Budaya digital yang berkembang pesat turut berkontribusi terhadap perubahan nilai dan norma di kalangan remaja.

Akses ke konten seksual eksplisit menjadi semakin mudah, bahkan tanpa kontrol orang tua atau institusi pendidikan. Hal ini menyebabkan normalisasi perilaku seksual bebas, sering kali tanpa penggunaan alat pelindung seperti kondom.

Sebagai contoh, banyak Gen Z yang menganggap seks sebagai bagian dari hubungan emosional semata, tanpa memahami risiko kesehatan yang menyertainya. 

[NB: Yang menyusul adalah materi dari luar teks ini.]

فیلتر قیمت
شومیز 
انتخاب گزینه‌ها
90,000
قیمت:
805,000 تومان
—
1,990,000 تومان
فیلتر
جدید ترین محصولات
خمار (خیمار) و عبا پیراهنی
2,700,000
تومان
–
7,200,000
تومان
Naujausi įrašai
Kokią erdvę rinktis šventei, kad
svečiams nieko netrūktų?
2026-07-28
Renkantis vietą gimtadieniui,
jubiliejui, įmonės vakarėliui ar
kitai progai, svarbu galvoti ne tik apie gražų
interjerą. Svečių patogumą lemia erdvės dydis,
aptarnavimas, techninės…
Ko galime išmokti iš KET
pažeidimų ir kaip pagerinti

Kurangnya kesadaran akan pentingnya tes kesehatan seksual sebelum dan sesudah melakukan hubungan seks juga menjadi penyebab utama penularan IMS.

Stigma dan Ketakutan Mencari Pengobatan

Stigma terhadap IMS masih sangat kuat di masyarakat, bahkan di kalangan tenaga medis. Ini menyebabkan banyak anak muda enggan memeriksakan diri ke klinik atau rumah sakit ketika mengalami gejala. 

Tak sedikit yang memilih untuk mencari solusi di internet atau bahkan membeli obat tanpa resep yang justru memperburuk kondisi.

Upaya Strategis yang Harus Didorong

Pendidikan Seks yang Komprehensif dan Adaptif

Pemerintah dan lembaga pendidikan perlu mulai merumuskan kebijakan kurikulum yang mendukung edukasi seksual secara komprehensif. 

Edukasi ini harus mencakup topik-topik penting seperti consent (persetujuan), kontrasepsi, IMS, serta hak dan tanggung jawab seksual. Pendekatan yang digunakan pun harus kontekstual dan sesuai dengan budaya Indonesia, tanpa meninggalkan aspek ilmiah.

Peran Tenaga Kesehatan dan Keluarga

Tenaga kesehatan memiliki peran penting dalam memberikan layanan ramah remaja, di mana konsultasi dan pengobatan dilakukan tanpa stigma dan diskriminasi. Di sisi lain, keluarga juga berperan sebagai lingkungan pertama untuk membentuk nilai dan sikap sehat terhadap seksualitas.

Komunikasi terbuka antara orang tua dan anak mengenai topik seksualitas perlu ditumbuhkan, agar anak-anak merasa aman untuk bertanya dan memahami risiko sejak dini.

Menata Ulang Pendekatan Kesehatan Reproduksi

Lonjakan IMS di kalangan Gen Z bukan sekadar masalah kesehatan, melainkan refleksi dari krisis informasi dan kurangnya dukungan sistemik terhadap generasi muda. 

Perlu langkah kolaboratif antara pemerintah, sekolah, keluarga, dan platform digital untuk menata ulang pendekatan terhadap edukasi seks dan akses layanan kesehatan yang inklusif. Bila dibiarkan, tren ini berisiko menciptakan generasi yang sehat secara digital namun rapuh dalam hal kesehatan reproduksi.